All behavioral sessions were conducted during the same period of time within an experiment, and the CPP apparatus was cleaned with ethanol-water (5%) solution before each behavioral session/test.

Statistical Analysis

All variables were checked for normality and homogeneity of variances, and multiple comparisons were performed using one-way or two-way analysis of variance. Bonferroni’s post-hoc test was used for multiple comparisons between groups.

DISCUSSION

Studies have shown that IBO, a plant extract, blocks some abuse-related effects of ethanol in rats and humans, and the present study shows that IBO blocks prime- and cue-induced reinstatement of CPP to ethanol in mice at doses that did not induce CPP per se.

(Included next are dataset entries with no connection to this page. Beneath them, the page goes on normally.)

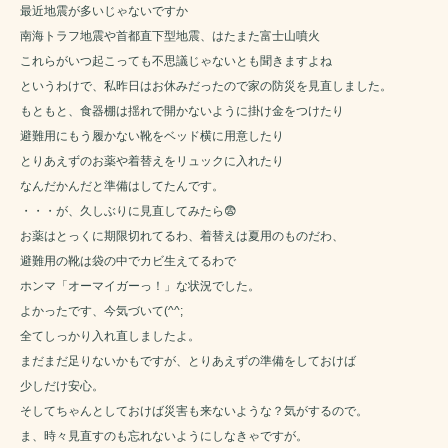
最近地震が多いじゃないですか
南海トラフ地震や首都直下型地震、はたまた富士山噴火
これらがいつ起こっても不思議じゃないとも聞きますよね
というわけで、私昨日はお休みだったので家の防災を見直しました。
もともと、食器棚は揺れで開かないように掛け金をつけたり
避難用にもう履かない靴をベッド横に用意したり
とりあえずのお薬や着替えをリュックに入れたり
なんだかんだと準備はしてたんです。
・・・が、久しぶりに見直してみたら😨
お薬はとっくに期限切れてるわ、着替えは夏用のものだわ、
避難用の靴は袋の中でカビ生えてるわで
ホンマ「オーマイガーっ！」な状況でした。
よかったです、今気づいて(^^;
全てしっかり入れ直しましたよ。
まだまだ足りないかもですが、とりあえずの準備をしておけば
少しだけ安心。
そしてちゃんとしておけば災害も来ないような？気がするので。
ま、時々見直すのも忘れないようにしなきゃですが。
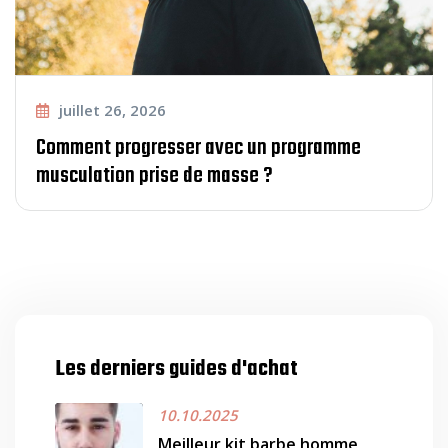
juillet 26, 2026
Comment progresser avec un programme
musculation prise de masse ?
Les derniers guides d'achat
10.10.2025
Meilleur kit barbe homme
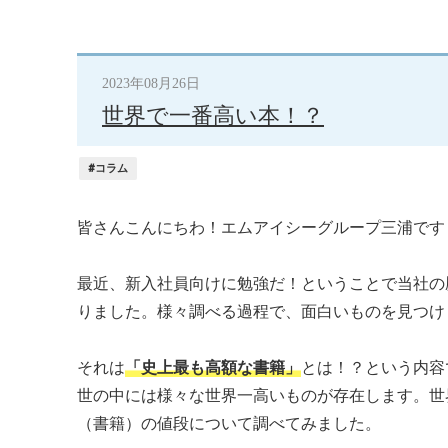
2023年08月26日
世界で一番高い本！？
#コラム
皆さんこんにちわ！エムアイシーグループ三浦です
最近、新入社員向けに勉強だ！ということで当社の
りました。様々調べる過程で、面白いものを見つけ
それは
「史上最も高額な書籍」
とは！？という内容
世の中には様々な世界一高いものが存在します。世
（書籍）の値段について調べてみました。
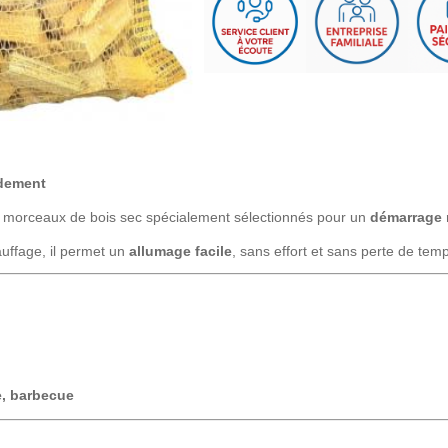
idement
des morceaux de bois sec spécialement sélectionnés pour un
démarrage r
uffage, il permet un
allumage facile
, sans effort et sans perte de tem
e, barbecue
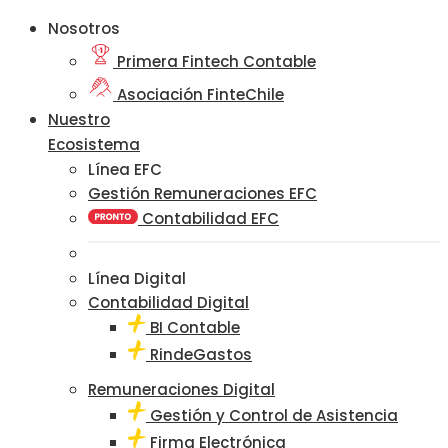
Nosotros
Primera Fintech Contable
Asociación FinteChile
Nuestro
Ecosistema
Línea EFC
Gestión Remuneraciones EFC
Contabilidad EFC
Línea Digital
Contabilidad Digital
BI Contable
RindeGastos
Remuneraciones Digital
Gestión y Control de Asistencia
Firma Electrónica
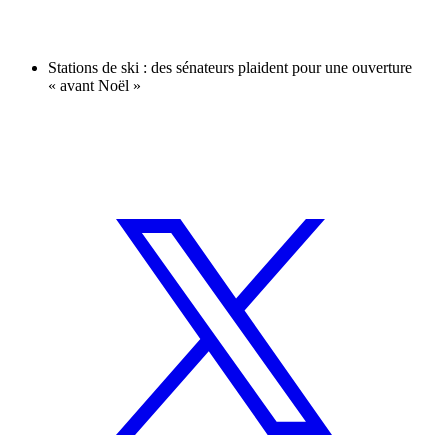
Stations de ski : des sénateurs plaident pour une ouverture
« avant Noël »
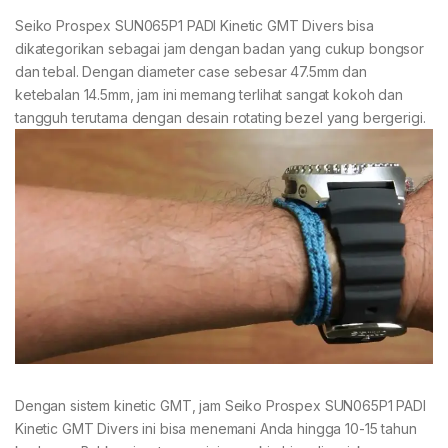
Seiko Prospex SUN065P1 PADI Kinetic GMT Divers bisa
dikategorikan sebagai jam dengan badan yang cukup bongsor
dan tebal. Dengan diameter case sebesar 47.5mm dan
ketebalan 14.5mm, jam ini memang terlihat sangat kokoh dan
tangguh terutama dengan desain rotating bezel yang bergerigi.
Dengan sistem kinetic GMT, jam Seiko Prospex SUN065P1 PADI
Kinetic GMT Divers ini bisa menemani Anda hingga 10-15 tahun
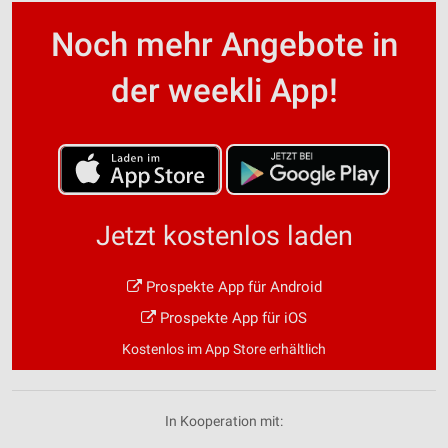
Noch mehr Angebote in
der weekli App!
Jetzt kostenlos laden
Prospekte App für Android
Prospekte App für iOS
Kostenlos im App Store erhältlich
In Kooperation mit:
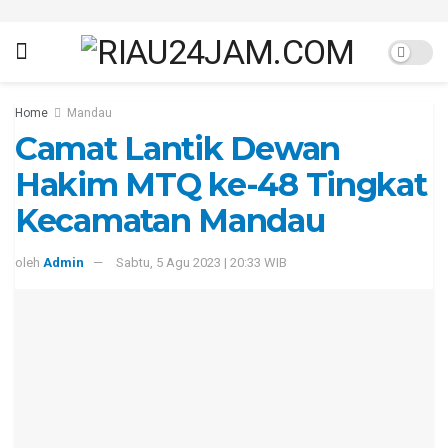
Home
Mandau
Camat Lantik Dewan
Hakim MTQ ke-48 Tingkat
Kecamatan Mandau
oleh
Admin
Sabtu, 5 Agu 2023 | 20:33 WIB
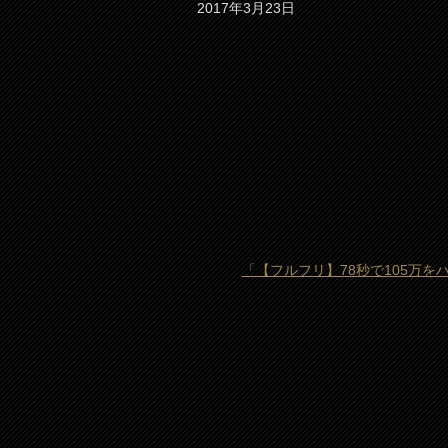
2017年3月23日
「【フルフリ】78秒で105万を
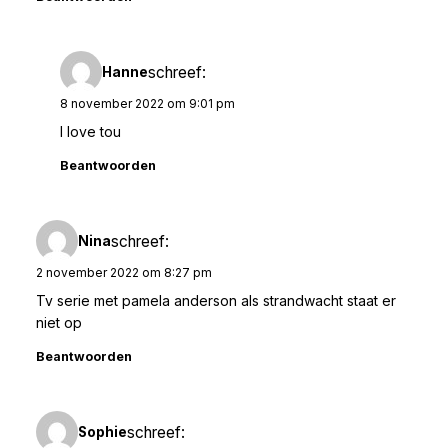
schreef:
Hanne
8 november 2022 om 9:01 pm
I love tou
Beantwoorden
schreef:
Nina
2 november 2022 om 8:27 pm
Tv serie met pamela anderson als strandwacht staat er
niet op
Beantwoorden
schreef:
Sophie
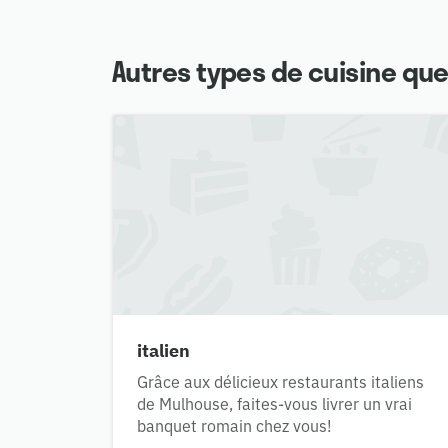
Autres types de cuisine que
italien
Grâce aux délicieux restaurants italiens
de Mulhouse, faites-vous livrer un vrai
banquet romain chez vous!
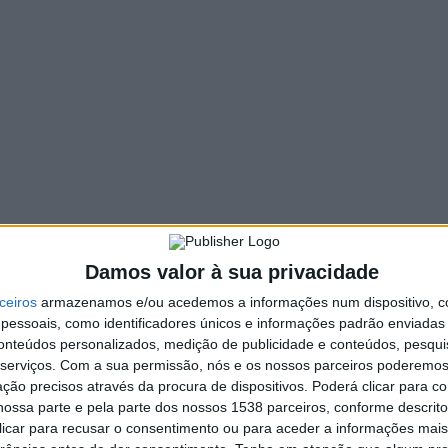
 à entidade «Martins & Filhos S.A.», pelo preço de 2.197.351,18
nicipal proferido em 04/02/2022, que aprovou a nova
tante de 138.996,81€, acrescido do IVA à taxa legal em vigor,
s Paços do Concelho” – Trabalhos Complementares –
 a outorgar entre o Município e as Freguesias do concelho de
trativo à Assembleia Municipal para efeitos de apreciação e
Recursos do Município de Barcelos para a Freguesias/União de
Damos valor à sua privacidade
do à Assembleia Municipal para efeitos de apreciação e
ceiros
armazenamos e/ou acedemos a informações num dispositivo, c
essoais, como identificadores únicos e informações padrão enviadas 
es a seguir mencionadas, que solicitaram a adesão ao programa
conteúdos personalizados, medição de publicidade e conteúdos, pesqui
ção, na modalidade A, num valor total de 8.580 € acrescido
serviços.
Com a sua permissão, nós e os nossos parceiros poderemos 
ção precisos através da procura de dispositivos. Poderá clicar para co
ossa parte e pela parte dos nossos 1538 parceiros, conforme descrit
 clicar para recusar o consentimento ou para aceder a informações ma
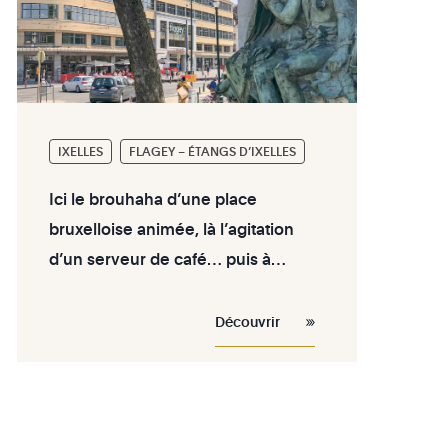
IXELLES
FLAGEY – ÉTANGS D’IXELLES
Ici le brouhaha d’une place
bruxelloise animée, là l’agitation
d’un serveur de café… puis à
quelques pas, le calme du chemin
des étangs, le bruit des oiseaux, les
Découvrir
rires des étudiants. Vous êtes à
Ixelles et plus spécifiquement Place
Flagey, l’un des quartiers les plus
branchés et recherchés de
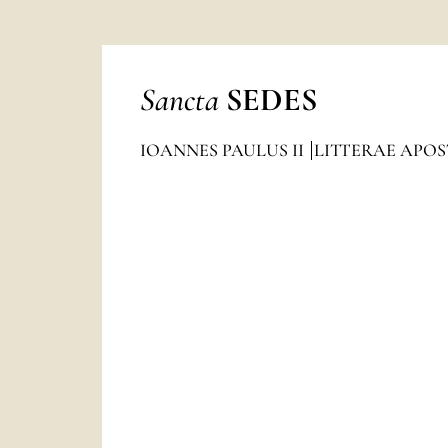
Sancta
SEDES
IOANNES PAULUS II
LITTERAE APO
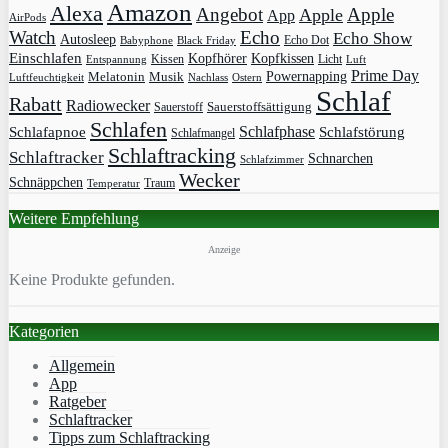
Amazon
Alexa
Angebot
Apple
Apple
App
AirPods
Watch
Echo
Echo Show
Autosleep
Echo Dot
Babyphone
Black Friday
Einschlafen
Kopfhörer
Kopfkissen
Kissen
Licht
Entspannung
Luft
Prime Day
Powernapping
Melatonin
Musik
Luftfeuchtigkeit
Nachlass
Ostern
Schlaf
Rabatt
Radiowecker
Sauerstoff
Sauerstoffsättigung
Schlafen
Schlafphase
Schlafapnoe
Schlafstörung
Schlafmangel
Schlaftracking
Schlaftracker
Schnarchen
Schlafzimmer
Wecker
Schnäppchen
Traum
Temperatur
Weitere Empfehlung
Anzeige
Keine Produkte gefunden.
Kategorien
Allgemein
App
Ratgeber
Schlaftracker
Tipps zum Schlaftracking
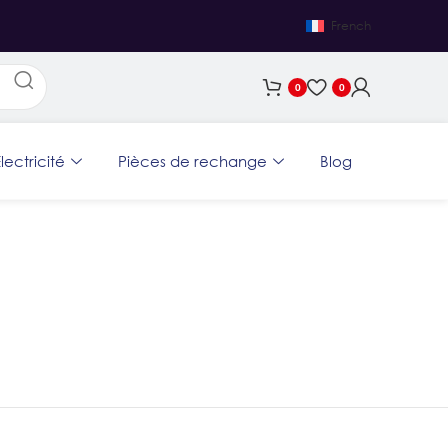
French
0
0
lectricité
Pièces de rechange
Blog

Ethanol-induced increased dopamine levels in the nucleus accumbens (NAc) via increased firing of dopaminergic cells in the ventral tegmental area (VTA) have been proposed to mediate its rewarding effects. IBO acts as a 5-HT2 receptor agonist and has higher affinity for 5-HT2C over 5-HT2A receptors.

IBO, an agonist at 5-HT2C receptors and -opioid receptors, decreases the motivation for ethanol-seeking behavior and, consequently, blocks reinstatement. It also acts as an antagonist at NMDA receptors, which is a key mechanism responsible for the generation of conditioned responses of dopamine neurons to reward cues.

Treatment with IBO in the ethanol-paired compartment may have facilitated the retrieval of ethanol-associated conditioned memories, and may have prevented a subsequent reinstatement of ethanol-induced CPP upon an ethanol reexposure.

IBO attenuated ethanol self-administration in rats and withdrawal and craving in users of ethanol and other drugs. Its pharmacology is complex and further studies are needed to elucidate the precise receptor subtypes and mechanisms underlying the therapeutic effects of IBO on ethanol reward, reinforcement and reinstatement.

AUTHOR CONTRIBUTIONS

LB, AO-L, EM and CF conceptualised and designed the study, and GH, AA-S, IR, VR, HR, ML-S, TB-S, TY, NB, CF and CM performed the analysis and interpretation of data.